I needed to get the word out somehow, but I didn't have any social media presence or the know-how or motivation to build one. I tried Hacker News, but my post went largely unnoticed. I tried emailing LEGO employees, which I thought was a genius tactic, and while it generated some traffic there was close to zero engagement. I found it odd and disenchanting that LEGO employees have no interest in LEGO. Reddit did however prove to be a happy hunting ground. I posted several times and on each occasion got a lot of positive and encouraging feedback. One post led to around 2,700 visitors and around 210,000 ratings.

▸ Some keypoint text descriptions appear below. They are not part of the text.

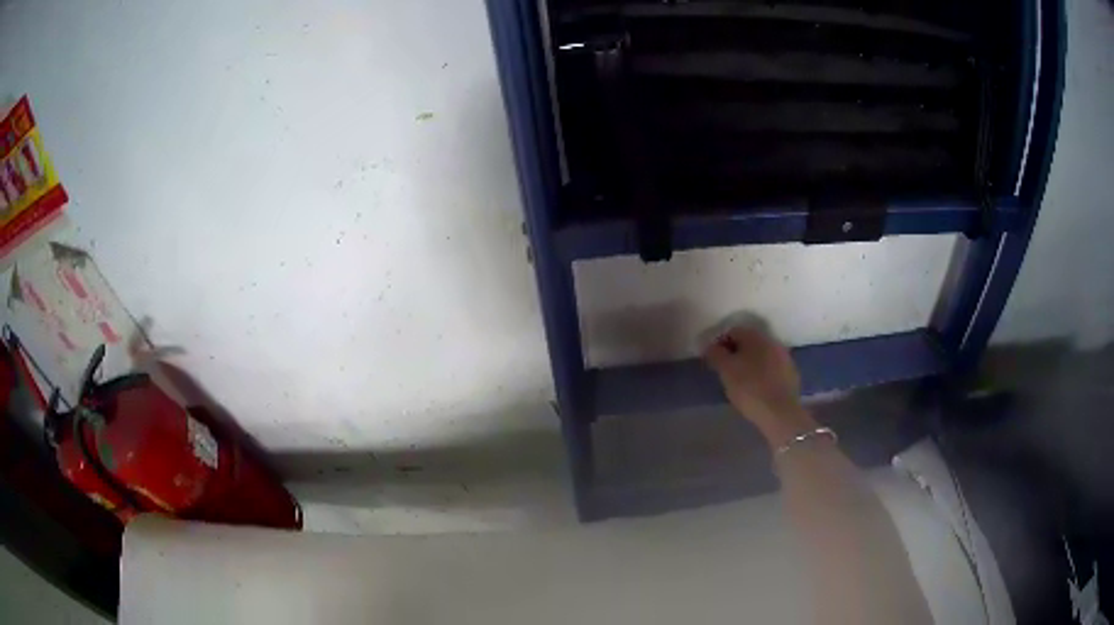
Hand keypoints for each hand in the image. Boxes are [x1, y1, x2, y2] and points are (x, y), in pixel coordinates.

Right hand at [703, 326, 815, 445]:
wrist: (780, 413)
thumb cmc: (750, 388)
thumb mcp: (726, 371)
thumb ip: (715, 354)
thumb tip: (710, 346)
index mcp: (755, 336)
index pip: (733, 331)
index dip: (719, 343)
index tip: (712, 360)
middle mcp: (772, 341)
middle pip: (749, 342)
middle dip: (736, 352)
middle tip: (725, 370)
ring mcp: (784, 357)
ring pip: (761, 355)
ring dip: (749, 363)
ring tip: (740, 380)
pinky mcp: (790, 373)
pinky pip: (771, 367)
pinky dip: (761, 373)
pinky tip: (756, 387)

As Brickelo celebrated its 1-year anniversary, there were a little over half a million ratings. This seems like a large number, but I was hoping the figure would be at least double that. However, it is enough to have produced some compelling results. The top 100 list also seemed to be very credible and I was pleased to see it wasn't dominated by the most expensive or minifigures of the most popular characters. It does feel like there's an over presentation of minifigures from the Pirates of the Caribbean, The Lord of the Rings, and The Hobbit and it will be interesting to see if this stays that way.

The Road Ahead

To bring long term success, I needed the site to be self-sustaining. Unfortunately, React isn't an SEO friendly framework. Without going too much into the technical details, very little of the website's content is pre-rendered, meaning it's effectively invisible to search engines. This meant that except for times when I posted on Reddit, on a fairly good day, I was getting around 10 users and a couple of hundred ratings and there'd been little change over time. This led me to give up a little on the project at times as it felt like flogging a dead horse, so since I launched Brickelo, I've mainly just kept it up-to-date and haven't rolled out many new features.

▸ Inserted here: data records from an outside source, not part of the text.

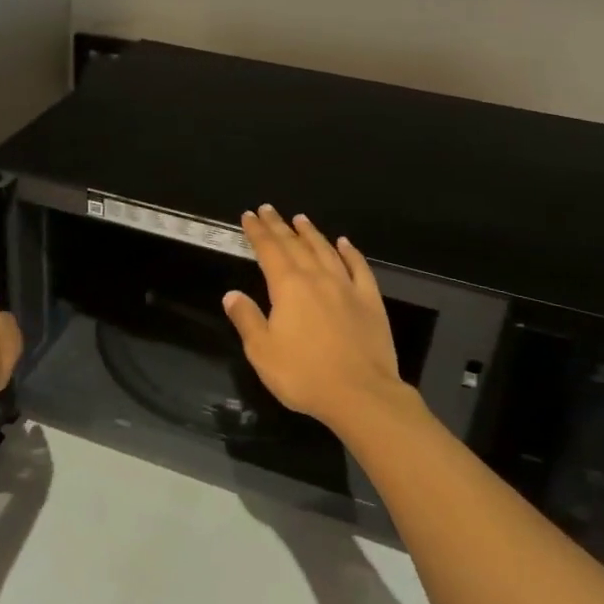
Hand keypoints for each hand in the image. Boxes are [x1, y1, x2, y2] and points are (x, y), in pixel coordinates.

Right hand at [223, 206, 424, 435]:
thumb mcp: (262, 351)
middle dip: (279, 226)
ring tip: (300, 219)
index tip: (249, 216)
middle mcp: (317, 278)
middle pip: (295, 245)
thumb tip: (232, 294)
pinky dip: (350, 252)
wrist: (361, 394)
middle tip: (268, 209)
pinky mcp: (370, 302)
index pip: (269, 250)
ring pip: (326, 251)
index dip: (257, 232)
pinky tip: (344, 243)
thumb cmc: (304, 375)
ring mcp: (347, 287)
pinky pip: (359, 268)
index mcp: (288, 287)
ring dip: (311, 233)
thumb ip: (247, 319)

However, I cared too much to drop Brickelo completely so I went away and learnt about SEO and what I could do to make my site more visible, without the need to completely rebuild it. With a regular user base I believe Brickelo could become a powerful tool and I'd love to see what kind of results are produced from significantly more data. I have a lot more developments planned, and it feels like Brickelo is just at the beginning of its journey, so watch this space…

Final Thoughts

I'll finish by saying that I started this with the main aim of finding out if other AFOLs shared my opinion on which LEGO minifigures are the best. My own list of favourites has evolved over the process of building Brickelo, but by and large I agree most minifigures occupying the top 100 deserve their place there. Where exactly my top 10 rank is an article for another day…